(CONSEGNA 1): Riproduci fedelmente il passo del commento al Vangelo che comincia con "Is 53,10-11; S" e prosegue fino a "ancora capito nulla." compreso.
(CONSEGNA 2): Secondo il commento al Vangelo, perché gli altri dieci discepoli si indignano? Rispondi in una o due frasi.
(CONSEGNA 3): Prosegui il commento al Vangelo a partire dal punto in cui si interrompe.

Ma temiamo che il servizio sia nemico della felicità, che sia il nome troppo difficile dell’amore

Cuneo

La Guida - Essere a servizio di tutti come moltiplicazione di un’esistenza vera
lavanda dei piedi

 

Is 53,10-11; Sal 33 (32); Eb 4,14-16; Mc 10,35-45

Giovanni, il fine teologo, il discepolo preferito, probabilmente il migliore, domanda al Maestro: «Voglio che tu mi dia quello che chiedo. A me e a mio fratello».
Dopo tre anni di vita insieme, di malati guariti, di uomini e donne sfamati, dopo che Gesù annuncia per tre volte la morte in croce, è come se i discepoli non avessero ancora capito nulla.
E ancora una volta il Maestro, con pazienza, ricomincia a spiegare il suo modo di pensare: «Non sapete quello che chiedete!». Con questa domanda andate a toccare corde oscure che abitano il cuore dell’uomo, quelle che nascono dalla fame del potere, dell’apparire. E infatti gli altri dieci si indignano, si ribellano, tutti gelosi, accomunati dall’identico desiderio di essere i primi.

(DATI):
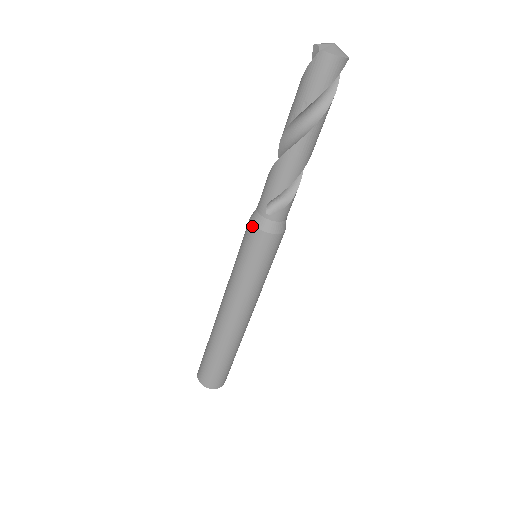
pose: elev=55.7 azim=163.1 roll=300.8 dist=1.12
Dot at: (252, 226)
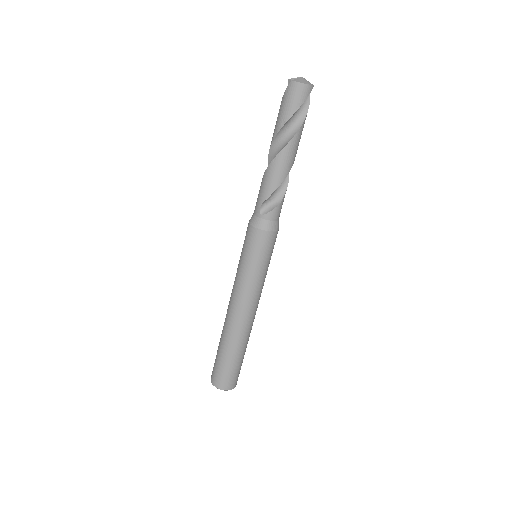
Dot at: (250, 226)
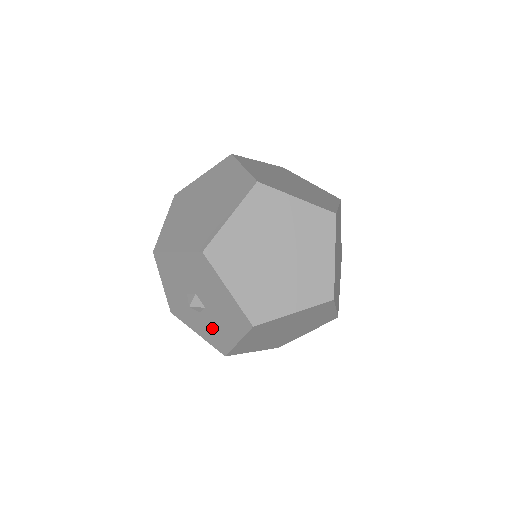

...

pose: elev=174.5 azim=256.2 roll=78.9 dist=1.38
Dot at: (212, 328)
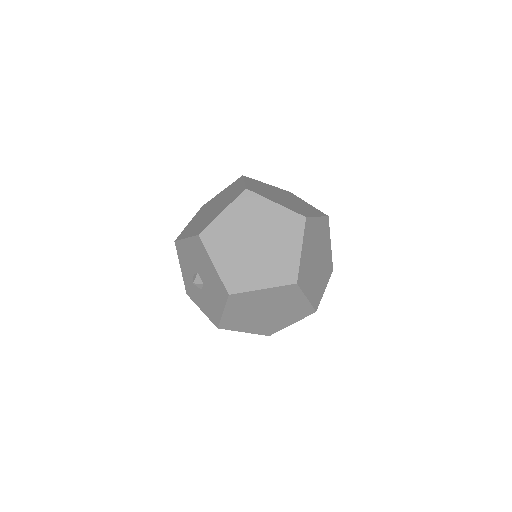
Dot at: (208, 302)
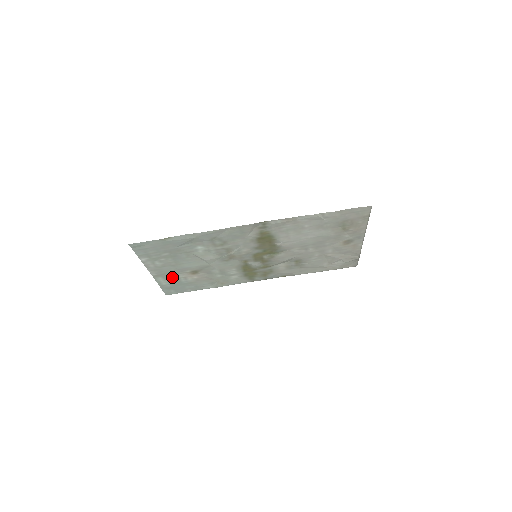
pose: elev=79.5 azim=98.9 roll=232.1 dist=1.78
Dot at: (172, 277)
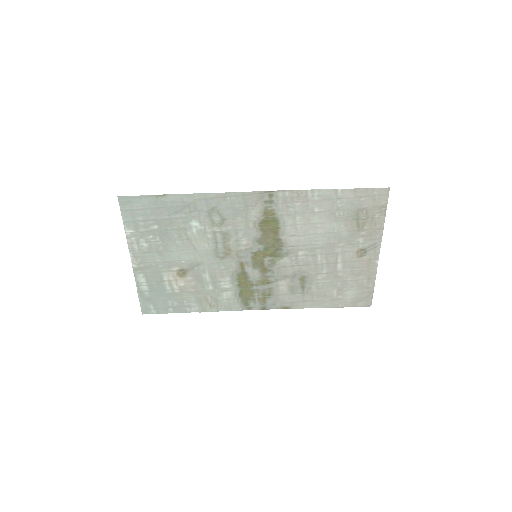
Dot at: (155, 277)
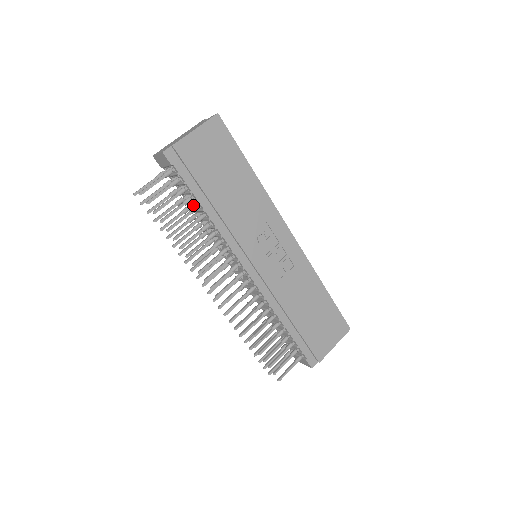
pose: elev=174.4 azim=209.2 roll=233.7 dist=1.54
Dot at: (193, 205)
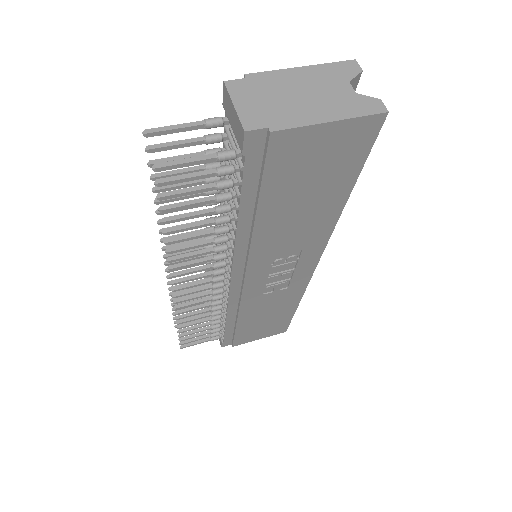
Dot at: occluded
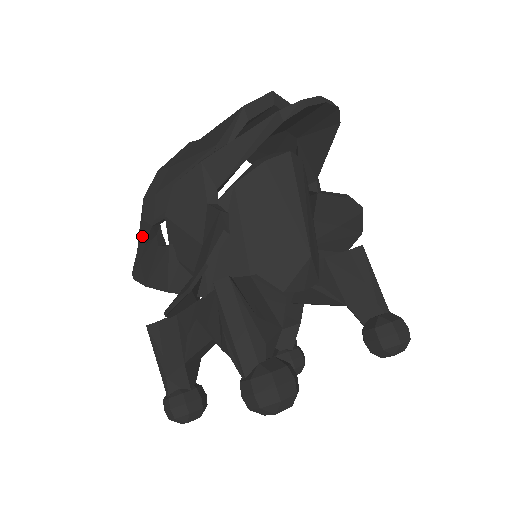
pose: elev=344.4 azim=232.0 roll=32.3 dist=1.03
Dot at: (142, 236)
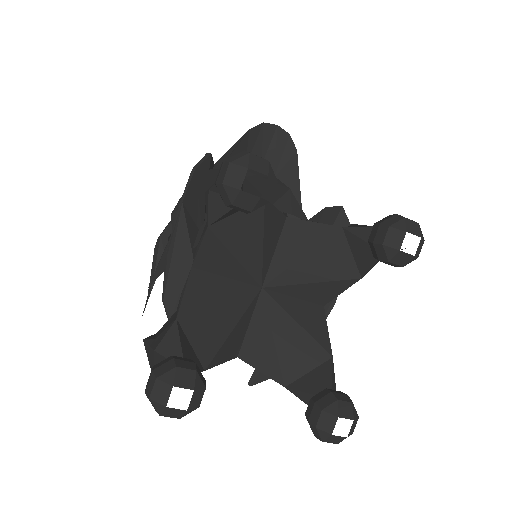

(RISPOSTA 1):
Is 53,10-11; Sal 33 (32); Eb 4,14-16; Mc 10,35-45

Giovanni, il fine teologo, il discepolo preferito, probabilmente il migliore, domanda al Maestro: «Voglio che tu mi dia quello che chiedo. A me e a mio fratello».
Dopo tre anni di vita insieme, di malati guariti, di uomini e donne sfamati, dopo che Gesù annuncia per tre volte la morte in croce, è come se i discepoli non avessero ancora capito nulla.

(RISPOSTA 2): Si indignano perché sono gelosi. Condividono con Giovanni e con suo fratello lo stesso desiderio di essere i primi.

(RISPOSTA 3):
E così il Maestro deve dire ancora una volta qual è la sua prospettiva: tra voi non sia così. Ricordatevi che «Chi vuole diventare grande tra voi sia il servitore di tutti». Se per quel tale, ricco senza nome obbediente alla legge, l’amore si coniugava con il «dare», ora per i discepoli l’amore va coniugato con il «servire». Non solo come prospettiva per una nuova civiltà, ma perché quello è il nome di Dio. Come assicura Gesù: «Non sono venuto per procurarmi dei servi, ma per essere io il servo». Che inaudito: Dio mio servitore!
Vanno così in frantumi certe idee su Dio e sull’uomo: l’Altissimo non è il Padrone, ma è il Servo di tutti, Colui che non ha troni ma si cinge di un asciugamano e s’inginocchia ai piedi di ogni uomo, e fascia le ferite.
Se allora Dio è nostro servitore, chi sarà il nostro padrone?
L’unico modo perché non ci siano più padroni è essere tutti a servizio di tutti. E questo non come una povertà di vita, ma come moltiplicazione di un’esistenza vera.
Un bel sogno, ma per niente facile, perché temiamo che il servizio sia nemico della felicità, che esiga un capitale di coraggio di cui siamo privi, che sia il nome troppo difficile dell’amore.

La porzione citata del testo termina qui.